Aperture, ISO, and shutter speed are the three pillars of photography. These three lay the foundational knowledge in order to get the most out of your camera equipment and show off your creativity for each exposure. This is blog post #3 on shutter speed. Here are the first two links on ISO and aperture if case you missed them.
Simply put, a camera shutter is a curtain in front of the camera sensor that stays closed until the camera fires. The button that fires the camera is called the “shutter button”, because it triggers the shutter to open and close. When the camera fires, the shutter opens (curtain pulls back) and fully exposes the camera sensor to the light that passes through the lens. After the sensor is done collecting the light, the shutter closes immediately (curtain closes) stopping the light from hitting the sensor.

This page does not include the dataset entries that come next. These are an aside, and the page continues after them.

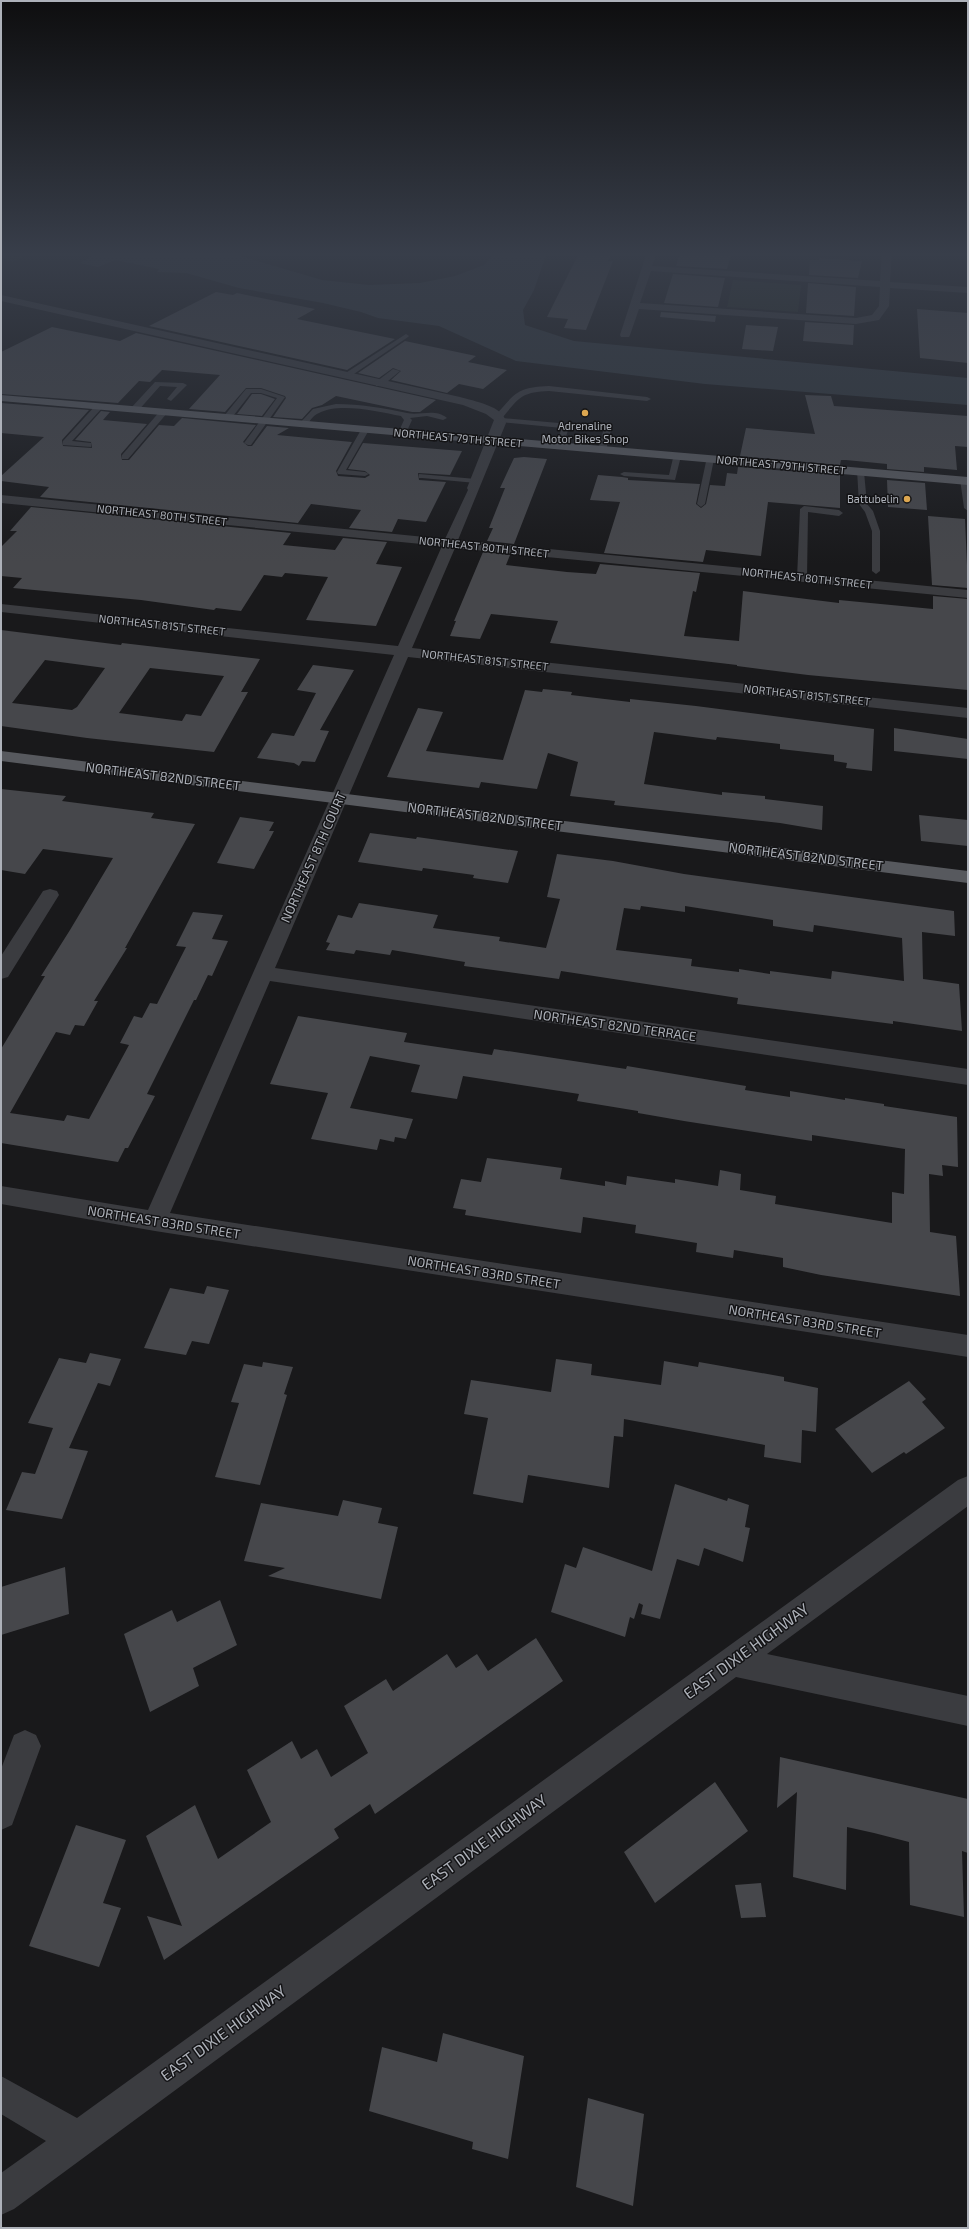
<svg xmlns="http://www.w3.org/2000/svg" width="969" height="2229" font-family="'Exo 2',sans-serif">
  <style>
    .green { fill: #242b24 }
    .water { fill: #31383e }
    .building { fill: #46474b; fill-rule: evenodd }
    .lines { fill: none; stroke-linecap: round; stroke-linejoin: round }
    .service { fill: #3b3c40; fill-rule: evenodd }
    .minor { fill: #3b3c40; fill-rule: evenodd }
    .primary { fill: #57595e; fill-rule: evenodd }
    .poi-dot { fill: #dda750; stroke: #141416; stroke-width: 1.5 }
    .labels { text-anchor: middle; stroke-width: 3; stroke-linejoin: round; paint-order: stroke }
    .far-poi-label { font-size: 11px; fill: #adb1b9; stroke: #141416 }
    .far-street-label { font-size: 11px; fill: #adb1b9; stroke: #141416 }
    .street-label { font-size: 13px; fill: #adb1b9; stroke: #141416 }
    .near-street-label { font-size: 16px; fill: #adb1b9; stroke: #141416 }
  </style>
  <rect width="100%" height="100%" fill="#19191b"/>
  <path class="green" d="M1,252H32L12,262L1,258Z
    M733,280L801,285L798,312L727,307Z"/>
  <path class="water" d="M92,252H227L322,280L369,285L420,283L455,276L484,265L496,252H547L534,290L523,310L525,325L574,341L968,378V405L705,384L516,361L439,326L378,318L361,312L323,303L239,288L186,273L157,272L159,269L115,260L98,267L80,263L94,254Z"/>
  <path class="building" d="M680,252H732L727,269L676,266Z
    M579,253L611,255L608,261H613L586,330L564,328L568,319L547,317Z
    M819,258L862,261L858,278L809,275L810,260H819Z
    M673,274L725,278L718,307L664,303Z
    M808,283L856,287L854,316L806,313Z
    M216,292L233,295L237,293L315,309L297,319L395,339L347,370L149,326Z
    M917,309L968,313V363L920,358Z
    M661,312L716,316L715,322L660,317Z
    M805,322L854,325L853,345L803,341Z
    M746,325L778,327L773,351L742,349Z
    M52,327L120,341L136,333L436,400L420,412H412L336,396L322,405L312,408L302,419L273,417L286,398L285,396L261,388H246L225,412L189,409L220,375L162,370L150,382L139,381L118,403L1,394V352Z
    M405,341L476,356L468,362L507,370L483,389L459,384L447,393L391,380L401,371L393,368L379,378L358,373Z
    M252,394H261L275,399L262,416L237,414Z
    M805,395L831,396L834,406L968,416V447L955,446L957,470L924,467V472L887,469V464L846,460H841L840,465L740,456L746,428L815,434Z
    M1,403L89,410L62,440L63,446L92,448L91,442L75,440L101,411L110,412L103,420L147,424L121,454L122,460H129L159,425L174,426L182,418L256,425L243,442L248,446H252L267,426L289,428L277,435L352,442L336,471L338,476L365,478L370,475L365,471L348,469L363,443L462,451L450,475L418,473L419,480L446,482L426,522L398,519L392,532L349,528L361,510L311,504L298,523L40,497L49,487L1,481V476L44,437L1,433Z
    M524,457L547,459L514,544L487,541L493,528H489L505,488H500L514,458Z
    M738,467L840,475V508L768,502L761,556L706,550L703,562L604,553L620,502L590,500L598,475L622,477L628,478V480L700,484L696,504L701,508L706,504L710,485L725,486L727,473L737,474Z
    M887,480L925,483L927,510L888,507Z
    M31,507L291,533L283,545L335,550L343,538L387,542L376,564L402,567L376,626L306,620L328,577L285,573L282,577L264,575L241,611L216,608L214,610L141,600L13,588L22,578L1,576V547L17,531H10Z
    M928,516L965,519L968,588L932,585Z
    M483,552L510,555L506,565L567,572L596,574L600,564L700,573L696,592L693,591L684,636L739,641L743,591L839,603V600L933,609V596L968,599V690L808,675L737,666V665L559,644L550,643L558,621L491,614L480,639L450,636L456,621H454Z
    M1,630L121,645L122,643L260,659L241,692H248L214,752L87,738L1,726ZM45,660L105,668L77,707L72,710L12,703ZM150,668L224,676L201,716L186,714L182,721L119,713Z
    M313,665L354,670L320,730L329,731L315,762L302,761L299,766L294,763L257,758L272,733L294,736L316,693L297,690Z
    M543,689L572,692L571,695L630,702V699L696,706L874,729L872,771L846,768L847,763L834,761V755L780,749V744L717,737L716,740L654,732L644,784L722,795V792L765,796V799L823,806L822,830L780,823L614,805L615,801L570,796L578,762L548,753L537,789L481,782L479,788L387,777L418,708L443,712L426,751L503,760L525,690L542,692Z
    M894,728L968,739V759L894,751Z
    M1,789L66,796L62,801L154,813L151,818L195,824L125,948H127L94,1001H98L84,1026L75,1025L70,1035L56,1032L10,1113L64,1121L67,1115L89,1119L129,1045L120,1043L134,1016L142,1018L150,1003L157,1004L186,947L176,946L193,912L223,915L212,939L228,941L212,976L208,975L196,1000H194L147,1094L155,1096L128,1148H125L118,1162L1,1143V1049L45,976H41L70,930L113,858L43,849L25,874L1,870Z
    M919,815L968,820V846L921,841Z
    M240,817L274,822L269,831H274L254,869L217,863Z
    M370,833L416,839L417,837L518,851L508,883L473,878L474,875L423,868L422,871L358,862Z
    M557,854L613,861L684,874L954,911L955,936L922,932L923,979L959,984L962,1031L893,1021V1024L737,1004L738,998L561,971L559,979L464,966L465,962L392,950L390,955L356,950L354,954L326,950L330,943L326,942L338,915L352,918L359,903L438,915L433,928L500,937L499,941L546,948L560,899L547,897ZM641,906L685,912V906L773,920V926L813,932L814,925L902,938L904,981L832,971L831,979L770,971V974L739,969V972L691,966L692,959L616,950L624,908L640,910Z
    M298,1016L407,1033L404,1042L492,1055L494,1049L626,1069L627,1066L746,1086L745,1090L790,1097V1091L845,1100V1098L884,1104V1106L957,1117L958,1167L942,1165L943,1176L929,1174L930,1232L956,1236L960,1296L821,1275L783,1267V1258L734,1250L733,1258L696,1252L697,1243L635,1233L636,1225L583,1217L581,1233L465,1215L466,1210L453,1208L461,1179L481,1182L487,1158L562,1168L560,1179L605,1186V1181L626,1185L627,1176L675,1183V1179L718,1186L720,1170L741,1174L740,1190L776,1196L775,1204L892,1223V1192L904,1194L905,1149L812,1135V1141L684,1121L638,1113V1111L577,1101L579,1094L463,1076L457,1099L411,1092L420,1065L370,1056L350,1108L413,1119L406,1139L395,1137L394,1142L380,1139L377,1150L311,1139L328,1093L270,1084Z
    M207,1286L229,1290L209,1344L192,1341L186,1355L144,1348L170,1288L204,1294Z
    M90,1353L121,1359L110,1386L98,1383L69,1448L88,1451L62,1519L6,1510L22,1472L35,1474L53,1428L28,1423L59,1358L86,1363Z
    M556,1359L592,1364L591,1375L661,1385L664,1361L698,1367L699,1362L784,1377V1381L818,1388L816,1432L802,1430L801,1463L764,1457L765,1445L624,1419L623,1437L614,1436L609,1488L528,1475L523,1503L473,1494L488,1418L464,1414L471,1380L551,1392Z
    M263,1362L293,1367L284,1394L287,1395L260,1485L215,1477L239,1403L231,1402L244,1364L262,1367Z
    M909,1381L926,1399L922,1402L945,1428L906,1454L904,1452L872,1473L835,1429Z
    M675,1484L727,1501L728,1498L749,1505L745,1527L750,1528L743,1562L704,1548L699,1566L677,1559L660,1619L641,1614L643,1605L639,1603L634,1619L630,1617L625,1637L551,1612L565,1564L576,1568L583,1547L652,1571Z
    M343,1500L382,1508L378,1523L398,1527L381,1599L268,1576L285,1568L244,1561L261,1503L338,1516Z
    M65,1567L69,1614L1,1635V1587Z
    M220,1600L237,1645L193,1668L199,1686L150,1712L124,1634L172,1610L177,1622Z
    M536,1638L563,1681L375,1814L370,1804L334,1829L339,1838L164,1960L147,1916L182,1926L146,1836L195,1805L218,1859L271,1822L247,1770L292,1741L301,1759L317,1749L331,1777L368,1753L344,1706L386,1679L393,1691L447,1654L456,1668L477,1654L488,1671Z
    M780,1757L968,1799V1853L962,1851L964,1917L910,1905L909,1842L874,1833L847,1827L846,1890L793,1877L797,1792L777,1808Z
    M715,1782L748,1831L655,1903L624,1852Z
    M76,1825L126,1840L103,1903L121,1908L99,1967L29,1946Z
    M761,1883L766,1917L741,1918L735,1885Z
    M443,2033L524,2056L508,2159L472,2149L473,2142L369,2111L382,2047L437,2062Z
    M588,2098L644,2114L633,2206L576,2187Z"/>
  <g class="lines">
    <path class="service" d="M406,334L409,336L408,337L348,378L341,376Z
      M393,369L400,371L382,386H376V382Z
      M155,382L183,383L187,385L171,401L167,399L177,387L160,386L137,412H131V408Z
      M549,386L647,397L651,399L647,401L549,391C521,392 519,398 502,418L570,424L563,446L559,448L555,446L562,428L500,422L496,420V415C515,393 518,387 549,386Z
      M246,389H261L285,397L251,445H248L244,443L277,398L261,393H251L230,420H224V416Z
      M336,404C360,404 384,408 407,413C420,416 435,408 447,418L443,420L427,416L410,418L412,420L406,433L402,435L398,433L404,420L401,416C379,412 340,402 319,413C313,415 310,421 306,426L299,424L313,409Z
      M96,405L103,407L72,441L91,443V447L63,445V441Z
      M161,410L168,412L128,459H122V455Z
      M605,424L612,426L606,450L602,452L598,450Z
      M362,428L369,430L346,470L365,472L369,474L365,476L338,474L337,472Z
      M674,454L681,456L675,480L624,476L620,474L624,472L669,475Z
      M707,457L714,459L705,504L701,507L697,504Z
      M857,470L864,472L867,504L873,511L880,531V571L876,574L872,571V531L865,512L859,504Z
      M419,474L476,479L480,481L476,483L422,478H419Z
      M960,479L967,481L968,511L964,508Z
      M804,506L839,510L843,513L839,516L808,512L807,578L802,581L797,578L800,509Z"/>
    <path class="minor" d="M647,252H657L652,266L880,281L882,252H892L890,282L968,287V293L890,288L889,306L879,320L856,324L639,309L630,335L629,337H621L620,335ZM651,271L880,287L879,306L872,315L856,318L640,303Z
      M1,295L460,397C473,401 505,406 506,423L458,540L968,590V598L455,548L412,648L968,708V718L408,657L275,968L968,1069V1085L270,981L170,1213L968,1335V1357L155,1231L1,1204V1186L148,1210L394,655L1,612V604L398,646L442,546L1,503V495L445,539L468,490L467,488L494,420L486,414L463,405L1,301Z
      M50,889L57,891L59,895L8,977L1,979V956L43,891Z
      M968,1476V1506L767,1654L968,1696V1726L736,1677L14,2209L1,2215V2173L46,2141L1,2114V2076L77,2118L958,1480Z
      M25,1730L36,1735L41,1746L12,1825L1,1830V1769L14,1735Z"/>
    <path class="primary" d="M1,395L968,477V485L1,401Z
      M1,751L968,871V883L1,761Z"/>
  </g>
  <linearGradient id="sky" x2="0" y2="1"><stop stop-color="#0e0e0f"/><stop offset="0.45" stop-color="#383e4a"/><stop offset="1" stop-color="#383e4a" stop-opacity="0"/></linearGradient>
  <rect width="969" height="564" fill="url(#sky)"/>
  <g class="poi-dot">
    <circle cx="585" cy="413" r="4"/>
    <circle cx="907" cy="499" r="4"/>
  </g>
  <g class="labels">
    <g class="far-poi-label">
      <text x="585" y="430">Adrenaline<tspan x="585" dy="13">Motor Bikes Shop</tspan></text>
      <text x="899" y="503" text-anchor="end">Battubelin</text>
    </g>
    <g class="far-street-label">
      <text transform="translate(458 438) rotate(5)" y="4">NORTHEAST 79TH STREET</text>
      <text transform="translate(781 465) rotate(5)" y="4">NORTHEAST 79TH STREET</text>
      <text transform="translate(162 515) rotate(6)" y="4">NORTHEAST 80TH STREET</text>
      <text transform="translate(484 547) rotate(6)" y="4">NORTHEAST 80TH STREET</text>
      <text transform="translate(807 578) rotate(6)" y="4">NORTHEAST 80TH STREET</text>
      <text transform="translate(162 625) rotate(6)" y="4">NORTHEAST 81ST STREET</text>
      <text transform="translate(485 660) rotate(6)" y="4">NORTHEAST 81ST STREET</text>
      <text transform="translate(807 695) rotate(6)" y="4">NORTHEAST 81ST STREET</text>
    </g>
    <g class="street-label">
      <text transform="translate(163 776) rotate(7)" y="5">NORTHEAST 82ND STREET</text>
      <text transform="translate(485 816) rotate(7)" y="5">NORTHEAST 82ND STREET</text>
      <text transform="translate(806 856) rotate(7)" y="5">NORTHEAST 82ND STREET</text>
      <text transform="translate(313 857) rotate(-66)" y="5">NORTHEAST 8TH COURT</text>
      <text transform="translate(615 1025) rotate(8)" y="5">NORTHEAST 82ND TERRACE</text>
      <text transform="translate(164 1222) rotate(9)" y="5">NORTHEAST 83RD STREET</text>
      <text transform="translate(484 1272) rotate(9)" y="5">NORTHEAST 83RD STREET</text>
      <text transform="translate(805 1321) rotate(9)" y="5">NORTHEAST 83RD STREET</text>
    </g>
    <g class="near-street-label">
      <text transform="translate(746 1651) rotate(-36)" y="6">EAST DIXIE HIGHWAY</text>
      <text transform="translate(484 1842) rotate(-36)" y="6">EAST DIXIE HIGHWAY</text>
      <text transform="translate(223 2033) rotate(-36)" y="6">EAST DIXIE HIGHWAY</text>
    </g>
  </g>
  <rect width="969" height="2229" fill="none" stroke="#adb1b9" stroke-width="4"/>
</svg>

Shutter speed, also known as exposure time, is the unit of measurement which determines how long the shutter remains open, or in other words, how long the camera's curtain is open to record the image. The slower the shutter speed, the longer the exposure time. Shutter speeds are measured in fractions of seconds, minutes or hours (normally you will see/use seconds). For example, shutter speeds could be 2 seconds, 1 seconds, 1/2 second, 1/4 second, 1/8 second, 1/15 second, 1/30 second, 1/60 second, 1/125 second, 1/250 second, 1/500 second, 1/1000 second, 1/2000 second, 1/4000 second, 1/8000 second, and so on. Each speed increment halves the amount of light entering the camera. In order to enable easier interaction between all pillars (ISO, shutter speed, and aperture), the shutter speed changes are graduated in one-stop increments. Every time the speed is doubled or halved, the change is one f-stop (one exposure value).
Shutter speed can be used to freeze a frame, or capture motion in a frame. If there is movement (people moving, flowers blowing in the wind, water cascading down a waterfall, tree leaves rustling) as you press the shutter button, a faster shutter speed will freeze the motion and make the image appear sharp and crisp. Often, faster shutter speeds (1/8000 s, 1/4000, 1/2000, etc.) are preferred to stop motion and capture it frozen in time, such as water droplets caught in mid air from a fountain. Since the shutter is opened so briefly, you can be confident in capturing hand-held images. As a side note, a wide aperture (lower f-stop number) is typically needed to allow enough light to enter the camera.
Slow shutter speeds, also known as long exposures, will cause the motion to blur, such as soft and smooth water in a stream. Since the shutter is often opened for a more than 1/8 of a second with these images, it will normally require a tripod in order for the areas in focus to remain sharp. Slow shutter speeds really allow you to illustrate motion and give a sense of the movement. In order to keep the shutter open longer, a smaller aperture (larger f-stop number) is typically used for these type of images. If conditions are still too bright to get the desired amount of blur, you can try to use a neutral density (ND) filter to slow the shutter speed even more. ND filters are like putting sunglasses on your lens, allowing less light to pass through the lens so the shutter remains open longer allowing for the blur to occur. Since less light is entering, the shutter speed is increased in order to properly expose the image. If your lighting is really dim, the slower shutter speed will allow more light into the sensor to properly expose the image (otherwise, the image will appear too dark.) Night photography of lighted city scapes are a great time to use long exposures.
Setting the Shutter Speed
Most cameras handle shutter speeds automatically through in-camera metering. When the camera is set to “Auto” mode, both shutter speed and aperture are automatically selected by the camera. When you shoot in “Aperture Priority” mode, you set the lens aperture, while the camera automatically sets the shutter speed. Personally, I shoot in Aperture Priority 90% of the time I use my camera. On a few occasions, I will shift to Shutter Priority mode, such as for times when creatively I desire a specific shutter speed to capture just the right amount of motion.
There are two ways to manually set the shutter speed:
Aperture, Shutter Speed, and ISO are all fairly simple on their own; however, they can become quite complex when you are out in the field and trying create a specific image. Not to mention that the only control you have over lighting conditions in the outdoors is normally to simply sit and wait for the light conditions to change. But that’s where the fun starts! Tinkering back and forth between different apertures, shutter speeds, and ISO values give you a lot of flexibility to be artistic. Experimenting in Shutter Priority mode is a good place to start if you are new to photography because I feel that the shutter speed concept is easier to grasp than aperture. Happy Shooting!